Hemingway didn’t seem convinced. He picked up the photo of the Thanksgiving feast with one empty chair. “Max is looking straight at the photographer with a rapt expression on his face. Kind of like he was in love with the photographer.”
“It couldn’t have been Millicent because she never knew Svetlana,” Wyatt insisted. The only photos with Millicent in them were the prom pictures and the riding party at the Wakefield estate where she served the drinks. Svetlana didn’t appear in either batch. The two women were never in the frame at the same time.
Agent Crenshaw picked up a photo of Max holding Millicent snug against him right before setting off for the prom and pointed to Millicent’s wrist. “She’s wearing Svetlana’s watch.”
Wyatt’s mouth went dry. Yes, the delicate watch on Millicent’s wrist looked like the one Svetlana wore, but it was not necessarily the same. That was the style for ladies’ watches in the early fifties.
Agent Crenshaw laid out all the prom photos, five in all. “The only jewelry Millicent is wearing in most of these pictures are a pair of pearl earrings, except in this final photo. Suddenly the watch appears on her wrist. My hunch is that Svetlana was the photographer, and she loaned Millicent the watch right before they set off for the prom.”
“So what?” he demanded. “Maybe Svetlana loaned Millicent the watch. It was obviously returned before Svetlana ended up dead in the tree, so it doesn’t prove anything.”
Except that Mrs. Hawkins lied when she said she didn’t know anyone matching the description of the lady in the tree .
He locked eyes with Crenshaw, who didn’t look away, but his expression saddened. Did Crenshaw know something he wasn’t sharing? Wyatt’s heart sped up and his mouth went dry.
“This doesn’t prove anything,” he stressed again.
“Not yet,” Agent Crenshaw said. “But now that you know the name of the woman in the tree, it’s time to ask Mrs. Hawkins if she remembers Svetlana Markova. I can’t do it because she doesn’t know or trust me. Svetlana was well-known to both Gus Summerlin and the Wakefields. We have proof right here. If Mrs. Hawkins claims not to remember Svetlana, she’s lying, and that means she’s hiding something.”
Wyatt’s worry turned into anger. “Are you suggesting Mrs. Hawkins could have had something to do with whatever happened to Svetlana? Because of a watch? ”
Agent Crenshaw merely shrugged. “I think that woman knows a lot more than she’s ever told anyone.” He began gathering the photographs into a stack and replaced them in the envelope. He met Jenny’s gaze.
“You have access to Senator Wakefield. You can get onto his estate and ask him questions about what we’re seeing in these photos. I’d like to be there when you meet with him. I want to see his expression when you ask if he remembers Svetlana Markova.”

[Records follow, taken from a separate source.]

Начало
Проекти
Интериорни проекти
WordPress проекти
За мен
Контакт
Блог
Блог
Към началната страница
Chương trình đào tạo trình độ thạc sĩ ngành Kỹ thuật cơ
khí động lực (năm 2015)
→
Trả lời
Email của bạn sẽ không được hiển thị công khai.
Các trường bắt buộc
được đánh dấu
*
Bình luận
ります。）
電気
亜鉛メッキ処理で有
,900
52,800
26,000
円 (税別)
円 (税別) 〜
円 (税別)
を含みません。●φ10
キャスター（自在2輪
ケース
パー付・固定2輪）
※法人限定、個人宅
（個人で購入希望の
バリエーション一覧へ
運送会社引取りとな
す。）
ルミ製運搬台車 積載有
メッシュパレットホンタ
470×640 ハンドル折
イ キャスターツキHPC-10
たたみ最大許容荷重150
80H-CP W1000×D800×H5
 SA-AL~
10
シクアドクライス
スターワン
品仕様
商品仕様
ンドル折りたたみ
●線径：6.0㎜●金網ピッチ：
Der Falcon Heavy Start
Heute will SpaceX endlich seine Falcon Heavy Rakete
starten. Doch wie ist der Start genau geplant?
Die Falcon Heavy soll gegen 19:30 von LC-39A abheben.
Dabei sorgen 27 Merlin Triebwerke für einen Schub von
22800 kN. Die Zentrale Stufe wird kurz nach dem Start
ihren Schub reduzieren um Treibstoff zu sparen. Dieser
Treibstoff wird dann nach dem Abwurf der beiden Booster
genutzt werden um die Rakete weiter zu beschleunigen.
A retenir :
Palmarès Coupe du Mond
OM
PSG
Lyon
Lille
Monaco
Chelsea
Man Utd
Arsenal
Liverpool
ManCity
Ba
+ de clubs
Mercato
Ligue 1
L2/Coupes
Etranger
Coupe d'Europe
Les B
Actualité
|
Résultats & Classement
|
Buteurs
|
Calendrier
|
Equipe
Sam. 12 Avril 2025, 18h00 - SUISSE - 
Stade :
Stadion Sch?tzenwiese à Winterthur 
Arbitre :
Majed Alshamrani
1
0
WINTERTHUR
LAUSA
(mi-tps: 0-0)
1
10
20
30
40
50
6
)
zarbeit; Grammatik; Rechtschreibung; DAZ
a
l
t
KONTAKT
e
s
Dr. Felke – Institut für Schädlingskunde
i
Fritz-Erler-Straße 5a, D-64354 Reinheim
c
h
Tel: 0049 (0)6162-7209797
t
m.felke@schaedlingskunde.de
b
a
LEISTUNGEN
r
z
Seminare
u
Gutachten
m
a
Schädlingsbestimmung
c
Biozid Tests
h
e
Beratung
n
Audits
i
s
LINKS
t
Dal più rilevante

Jenny nodded. “The Wakefield fox hunt happens four times a year, and there’s one coming up next weekend. The senator is always in town for that. That would be a good opportunity.”
“It would,” Agent Crenshaw said, then turned his attention to Wyatt. “You have a good relationship with Mrs. Hawkins. I’ll leave it to you to ask her if she ever knew Svetlana Markova. If you don’t want to ask her, the FBI can do it.”
“I’ll do it,” Wyatt replied grimly. “Let me have one of the photographs to see if it jogs her memory.”
Crenshaw gave him the one of Svetlana smiling in the porch swing at the grove. “I suggest we coordinate our questioning of Mrs. Hawkins and the senator to occur at the same time so they can’t tip each other off to get their stories straight.”
Wyatt nodded hesitantly. It was hard to imagine that everyone’s favorite small-town, fourth-grade teacher could have had any role in Svetlana’s death, but it was almost a certainty that she had known Svetlana.
The question was, would she still lie when confronted with these photographs?